Questions about invisible fencing pop up on the RV forums almost daily, usually posted by someone who has not yet started to camp or full-time.  Invisible fencing simply is not allowed at campgrounds.  All parks require that animals be secured in some way, and from a distance invisible fences don’t look secure. Invisible fencing can also confuse and alarm passersby and create a lot of heartburn and consternation for you and the campground.

Regular Fencing

I am often impressed by the extensive barricades campers pack and set up at their sites – plastic or metal fashioned in a circle, or projecting from the rig. With the big rigs, the barrier must also cover the tall area under the coach to prevent escape. I just don’t have the kind of storage required to carry it all, or the energy to set it up and break it down.

“Playpen” Type Systems

When I first saw this vinyl and canvas hexagonal thingy, I was convinced it was the ticket for Rocket & Pinkie. It folds up into itself, creating a tiny package that will store almost anywhere. At a campground in Wisconsin, I fluffed the pen open and dumped in the doggies; Rocket immediately jumped out. The pen comes with a mesh top that zips on to prevent escape. I put Rocket back in and zipped them both up tight.

Rocket absolutely hated being constrained, as evidenced by his howls and cries of despair. I swear I saw Pinkie, as calm as ever,  rolling her eyes at his High Drama. He repeatedly jumped and slammed himself against the wall of the pen, until it finally flopped onto its side. At that point the pen was like a hamster wheel, and Rocket began to run. Most of the campsites were empty, so there were few obstacles in the way. As the pen rotated like the drum of a dryer, Pinkie could be seen once with each spin, wide-eyed and rising like a sock, ears floating up like the pup from “Our Gang,” dropping down again with a thud.

I was laughing so hard I couldn’t compose myself to chase after them. Other people around the park laughed and pointed as well. Systems failure came in the form an unyielding tree. 
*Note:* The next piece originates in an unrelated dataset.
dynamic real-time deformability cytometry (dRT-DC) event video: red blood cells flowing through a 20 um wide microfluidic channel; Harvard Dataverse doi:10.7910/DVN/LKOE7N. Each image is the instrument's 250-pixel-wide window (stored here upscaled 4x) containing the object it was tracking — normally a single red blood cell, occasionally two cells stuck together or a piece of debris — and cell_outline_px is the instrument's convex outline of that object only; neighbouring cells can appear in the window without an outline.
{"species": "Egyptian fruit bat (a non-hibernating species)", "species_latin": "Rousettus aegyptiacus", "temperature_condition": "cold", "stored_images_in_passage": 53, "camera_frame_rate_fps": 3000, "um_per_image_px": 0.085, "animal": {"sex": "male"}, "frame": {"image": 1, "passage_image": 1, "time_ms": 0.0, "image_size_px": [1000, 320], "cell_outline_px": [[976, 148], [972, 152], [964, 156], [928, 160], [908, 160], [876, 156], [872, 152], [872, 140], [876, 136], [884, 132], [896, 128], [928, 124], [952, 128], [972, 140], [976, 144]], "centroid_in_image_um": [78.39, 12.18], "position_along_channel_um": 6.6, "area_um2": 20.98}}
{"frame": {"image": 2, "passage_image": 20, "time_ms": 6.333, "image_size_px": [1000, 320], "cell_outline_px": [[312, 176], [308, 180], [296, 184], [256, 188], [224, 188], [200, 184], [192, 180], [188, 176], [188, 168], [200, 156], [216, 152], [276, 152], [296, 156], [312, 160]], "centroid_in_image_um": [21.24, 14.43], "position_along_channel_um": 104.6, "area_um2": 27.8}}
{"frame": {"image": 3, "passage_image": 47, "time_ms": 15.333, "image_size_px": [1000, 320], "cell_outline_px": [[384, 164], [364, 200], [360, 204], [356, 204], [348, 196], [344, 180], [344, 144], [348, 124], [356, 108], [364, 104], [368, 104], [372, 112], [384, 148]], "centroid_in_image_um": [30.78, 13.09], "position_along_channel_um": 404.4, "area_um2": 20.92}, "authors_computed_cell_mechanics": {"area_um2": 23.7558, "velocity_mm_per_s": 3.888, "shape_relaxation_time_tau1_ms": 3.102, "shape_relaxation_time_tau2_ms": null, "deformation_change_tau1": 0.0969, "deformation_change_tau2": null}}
I thought briefly that tiedowns might fix the problem, but I knew better, because I knew Rocket. I spied a camper with two small Dachshunds across the way and asked if she would like the pen. Heck, the color even matched her rig. She was thrilled.


Through trial and error I have found that good, old-fashioned tie-outs work best for Rocket and Pinkie. I tried these retractable kind for a while,

but Rocket could often pull them out of the soft ground, and the retractable feature did not prevent Rocket and Pinkie from becoming less entangled. The trick with tie-outs is to space them far enough apart so that Rocket cannot play and wrestle with Pinkie until they are both twisted and cannot move.

Usually I use a picnic table as the base and try to move it far enough away from other outdoor furniture so the dogs cannot knot themselves or turn everything over.

I am ecstatic when my campsite is equipped with two reliable, tall anchor points (usually two trees); I run a “clothesline” and attach the tie-outs to that. (This is sometimes called a “dog zip line.” If you attach a pulley, that is known as a “dog trolley.”)

There are far fewer entanglements, but make sure the line is visible and preferably taller than the humans at your campsite, or they just might take themselves out in a classic wrestling move on their way to the bathroom or the barbecue.

If it looks like the clothesline method might work for you, be sure to read park rules. I was once given a written warning at a county park in Florida for tying a clothesline to trees.

Know The Rules

Whatever method you use, please, please do not leave your animals tied up and unattended at the campsite. Not only is it against park rules, it’s just a dickhead thing to do.